Ciammarughi: «Il pudore di Michelangeli, un demiurgo del suono»
Uno sguardo sui grandi interpreti del pianoforte negli ultimi 30 anni. Si intitola Da Benedetti Michelangeli alla Argerich. Trent’anni di grandi pianisti il bel volume di Luca Ciammarughi, brillante musicologo, edito da Zecchini. Ciammarughi sarà ospite oggi di «Suonami! Piazza che vai, pianoforte che trovi», l’iniziativa di Cieli Vibranti che prevede 11 pianoforti a disposizione di chiunque nel centro storico. L’incontro è alle 18 in corso Zanardelli.
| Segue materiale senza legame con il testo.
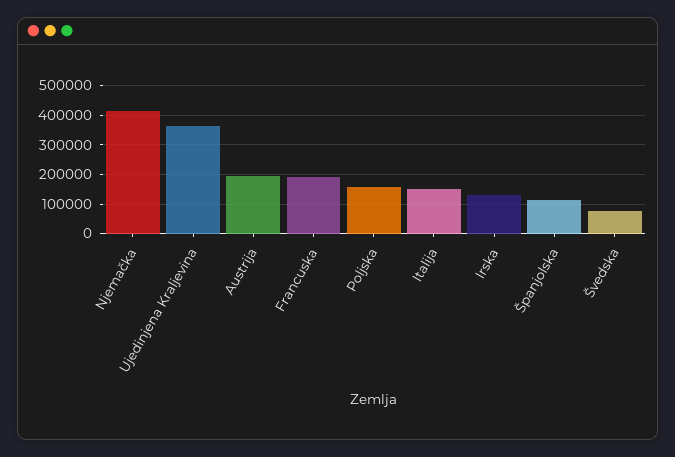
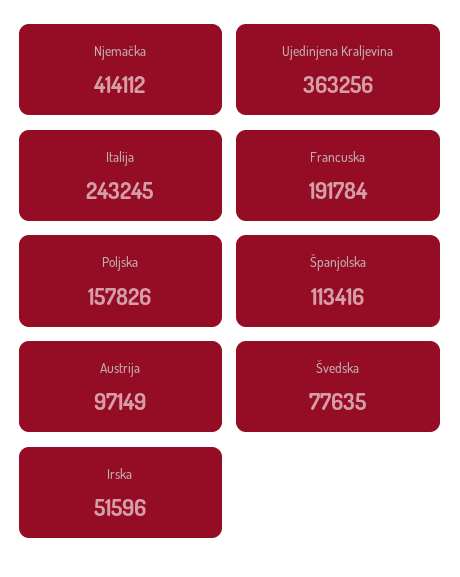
Austrija: 200000 -> 97149
Italija: 150000 -> 243245
Irska: 125000 -> 51596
Perché ha scelto di delimitare l’arco temporale del libro citando i nomi di Michelangeli e Argerich? «Ho voluto trattare quasi esclusivamente esperienze d’ascolto fatte in prima persona. Michelangeli è un’eccezione: non l’ho mai ascoltato dal vivo, ma mi bastò sentire una Sonata di Galuppi trasmessa da un tg, quando ero bambino, per rimanerne folgorato. Il Michelangeli degli anni ‘60 rappresenta però anche una forma di perfezionismo i per classicisti coda cui prima o poi bisognava distaccarsi, e credo che la Argerich sia un emblema di ritrovata libertà nel vivere l’istante musicale».
Brescia è la città di Benedetti Michelangeli, il cui «mito» è qui particolarmente vivo. «Michelangeli è un unicum, a mio avviso inimitabile (come lo sono, seppur in modo diverso, un Gould o un Horowitz). Più che prenderlo come esempio di fedeltà al testo, lo considero un demiurgo del suono: le sue interpretazioni, sotto l’apparenza talvolta algida, creano una bellezza che prescinde dal “giusto stile”». Quali i più interessanti giovani pianisti del panorama internazionale? «Tantissimi. Quest’anno mi ha affascinato molto Daniil Trifonov: le partiture sembrano nascere come fosse la prima volta sotto le sue mani». Come vede la spettacolarizzazione del concerto e la ricerca dell’estremo anche nella costruzione dell’immagine in personaggi come Lang Lang e Yuja Wang? «Mi interessa l’idea che al recital possano sovrapporsi nuove forme di spettacolo come il teatro, la danza, la performance art. Ma ci dev’essere una ricerca artistica vera». Cosa pensa della musica ridotta a prodotto? Mi riferisco a fenomeni come Allevi.«La vera esplosione di un “piano solo” minimalista o pseudo tale è avvenuta con il Nyman di Lezioni di piano o l’Einaudi di Le onde. Allevi è la conseguenza semplificata di qualcosa che già andava verso la semplificazione. Un fenomeno ad usum populi che è inutile demonizzare».